Our first reading from Exodus today sent me down memory lane. Destination: the Capitol Theater in Davenport, Iowa, a favorite alternative venue for the religious education of my youth. The list of top hits: Ben Hur, The Robe, The Greatest Story Ever Told, Swiss Family Robinson thrown in for good measure, and, of course, The Ten Commandments, billed then as 'the greatest epic of all time.' Even with all the high stakes drama of confrontations between Charlton Heston and Yul Brynner, somehow I recall the scene the Lectionary asks us to ponder, as Moses returns from Mount Sinai to find the people in a frenzy of debauchery, worshipping a golden calf. "Oh no," I thought. "This isn't going to end well." And for a short while, it didn't. Because of their faithlessness, forgetting who they were, where they had come from, and where they were going, a whole generation would perish before the people reached the Promised Land. A Psalmist, disgusted with his ancestors, would lament much later, "They exchanged their glory for a grass-fed bullock."
Despite the text that has Moses's pleas changing the wrath of God into a one-last-chance from God ...or the deeply male voice of God in the film, it is the same God (beyond the power of our feeble attempts to name or even imagine) who had heard and saved and protected the Chosen People and who has given us the greatest epic of love -- Jesus. Jesus, portrayed in our Gospel from John, is the one who gives testimony to a God who is always forgiving, loving, calling us to journey to our best selves.
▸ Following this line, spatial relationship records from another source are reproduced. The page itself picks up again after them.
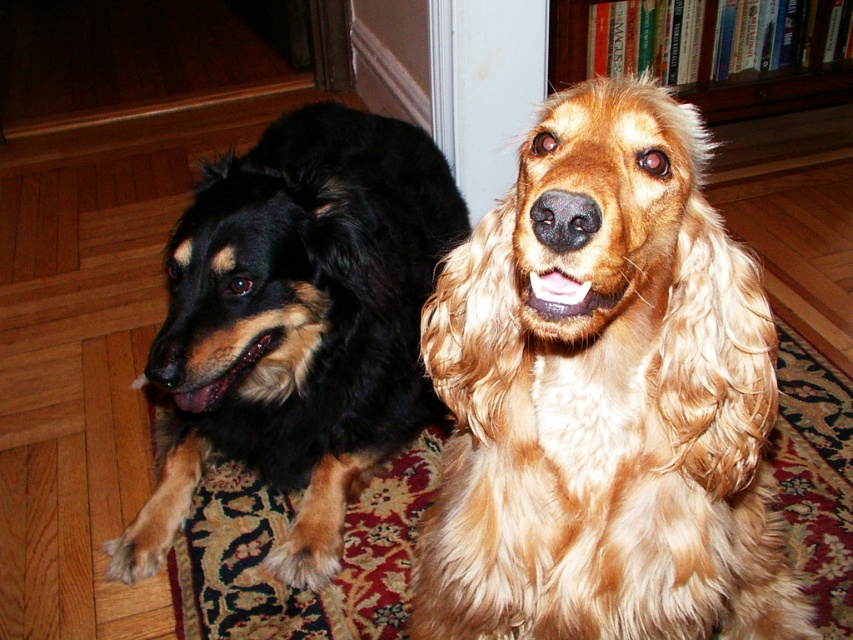
You are a photographer setting up a shot in this room. You need to focus on the golden fur dog at center and the wooden bookshelf at upper center. Which object should you adjust your camera focus to first if you want to capture both in sharp detail?

The golden fur dog at center is closer to the viewer than the wooden bookshelf at upper center, so you should focus on the golden fur dog at center first to ensure both are in focus.

You are a dog trainer standing 3 feet away from the wooden bookshelf at upper center. You want to give a treat to the black fur dog at left. Can you reach the dog without moving from your current position?

The black fur dog at left is 5.22 feet away from the wooden bookshelf at upper center. Since you are 3 feet away from the wooden bookshelf at upper center, the total distance between you and the black fur dog at left is 5.22 minus 3 equals 2.22 feet. Therefore, you can easily reach the black fur dog at left without moving.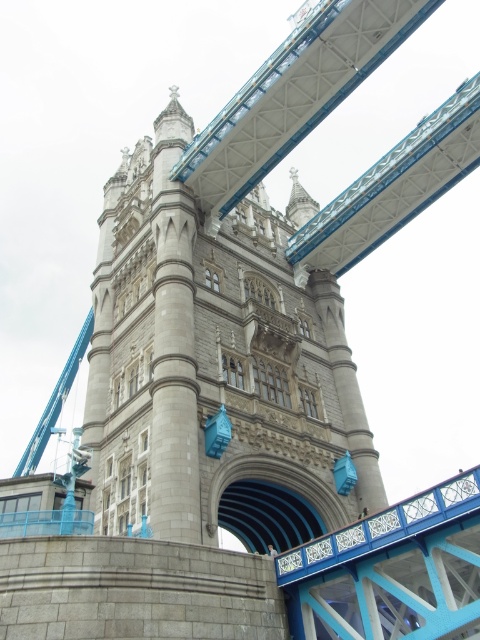
Is point (284, 246) positioned after point (450, 490)?

Yes.

Find the location of a particular element. This screenshot has height=640, width=480. stone tower at center is located at coordinates (216, 365).

What do you see at coordinates (216, 365) in the screenshot?
I see `stone tower at center` at bounding box center [216, 365].

Identify the location of stone tower at center. (216, 365).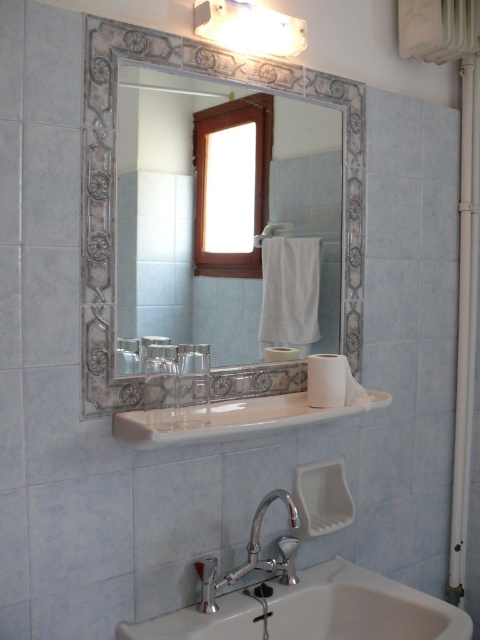
You are designing a bathroom layout and need to ensure that the white ceramic sink at lower center and the polished chrome faucet at lower center will fit on a countertop that can only accommodate one of them. Based on their sizes, which one should you choose?

The white ceramic sink at lower center is bigger than the polished chrome faucet at lower center, so you should choose the polished chrome faucet at lower center to fit on the countertop.

You are designing a layout for a bathroom and need to ensure that the polished chrome faucet at lower center and the white fabric towel bar at center are spaced appropriately. Based on their heights, which one should be placed higher to avoid obstruction?

The polished chrome faucet at lower center is taller than the white fabric towel bar at center, so the faucet should be placed higher to avoid blocking the towel bar.

You are standing in the bathroom and want to place a small plant between the two points marked as point (x=468, y=621) and point (x=278, y=232). According to the image, which point should the plant be closer to in order to be positioned in front of the other point?

The plant should be closer to point (x=468, y=621) because it is in front of point (x=278, y=232).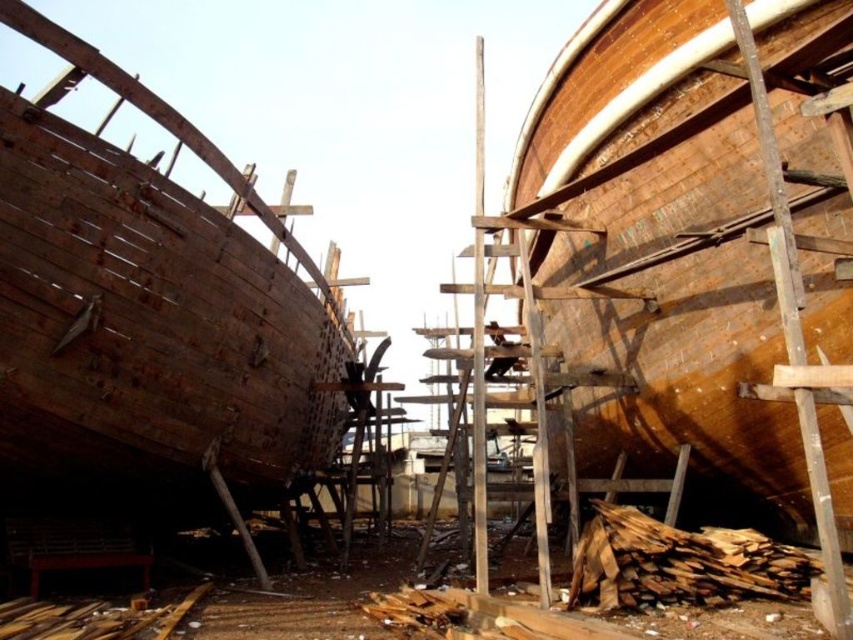
Question: Does rusty wood boat at left appear on the right side of wooden planks at lower right?

Choices:
 (A) no
 (B) yes

Answer: (A)

Question: Which of the following is the closest to the observer?

Choices:
 (A) (36, 243)
 (B) (685, 602)

Answer: (A)

Question: Which point is farther from the camera taking this photo?

Choices:
 (A) (697, 554)
 (B) (54, 404)

Answer: (A)

Question: Can you confirm if rusty wood boat at left is thinner than wooden planks at lower right?

Choices:
 (A) yes
 (B) no

Answer: (A)

Question: In this image, where is rusty wood boat at left located relative to wooden planks at lower right?

Choices:
 (A) right
 (B) left

Answer: (B)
How easy it is to succumb to the allure of the golden calves of our own day -- self-centeredness, compromises, gossip, greed, guilty pleasures. (The list can well exceed 10!) Jesus is the 'character witness' to a well-placed trust in the life and love only God can give. The promised land of mercy, abundance, wholeness, lovingkindness -- Jesus is our guide and our destination.
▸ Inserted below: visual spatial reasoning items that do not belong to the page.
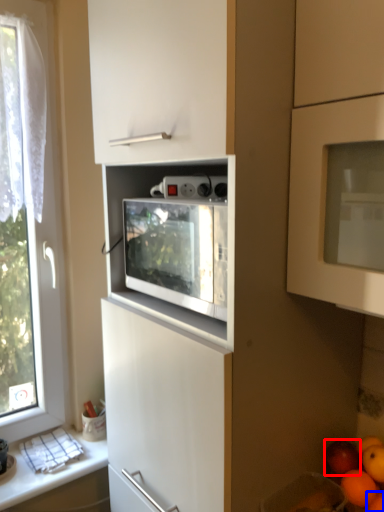
Question: Which object appears closest to the camera in this image, apple (highlighted by a red box) or orange (highlighted by a blue box)?

Choices:
 (A) apple
 (B) orange

Answer: (B)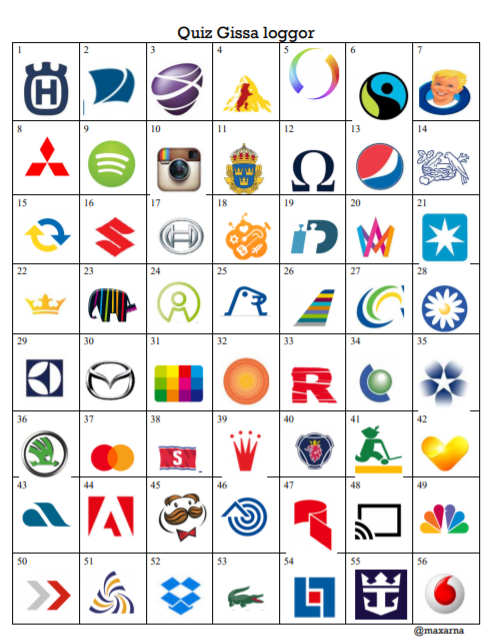
You are a GUI agent. You are given a task and a screenshot of the screen. Output one action in this format:
    pyautogui.click(x=<x>, y=<y>)
    Task: Click on the boxes in the corners
    
    Given the screenshot: What is the action you would take?
    pyautogui.click(x=440, y=595), pyautogui.click(x=43, y=602), pyautogui.click(x=460, y=64), pyautogui.click(x=41, y=73)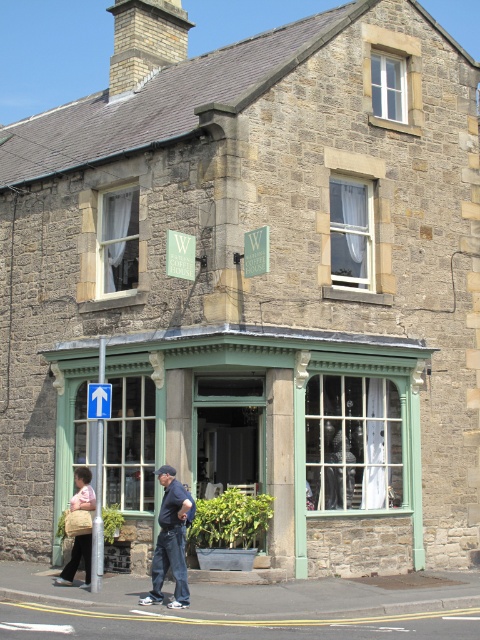
Can you confirm if green glass storefront at lower left is positioned to the right of gray asphalt at lower center?

No, green glass storefront at lower left is not to the right of gray asphalt at lower center.

Between green glass storefront at lower left and gray asphalt at lower center, which one is positioned higher?

green glass storefront at lower left

Find the location of a particular element. This screenshot has width=480, height=640. green glass storefront at lower left is located at coordinates (291, 412).

Which is behind, point (310, 632) or point (92, 385)?

Point (92, 385)

Does gray asphalt at lower center appear over blue plastic arrow at upper left?

Actually, gray asphalt at lower center is below blue plastic arrow at upper left.

Where is `gray asphalt at lower center`? This screenshot has height=640, width=480. gray asphalt at lower center is located at coordinates (226, 625).

Is green glass storefront at lower left shorter than blue plastic arrow at upper left?

No, green glass storefront at lower left is not shorter than blue plastic arrow at upper left.

Who is more forward, (311,413) or (88,401)?

Point (88,401)

Who is more forward, (112, 371) or (88, 397)?

Point (88, 397)

Locate an element on the screen. The width and height of the screenshot is (480, 640). green glass storefront at lower left is located at coordinates [x=291, y=412].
Do you remember the caveat in the VHS tapes we used to rent from Blockbuster? -- 'This movie has been formatted to fit on your television screen.' '"God so loved the world..." is the verse we will hear before the Gospel is proclaimed today. There is nothing puny or squished in that marvelous consolation. That good news calls for the sweep of those majestic, panoramic, red velvet curtains at the Capitol as the house lights dimmed. How we will live large on our stage today? Will our Lenten practices of prayer, fasting, and almsgiving equip us to seize opportunities to give testimony to a God of mercy and love? Let the Coming Attractions begin.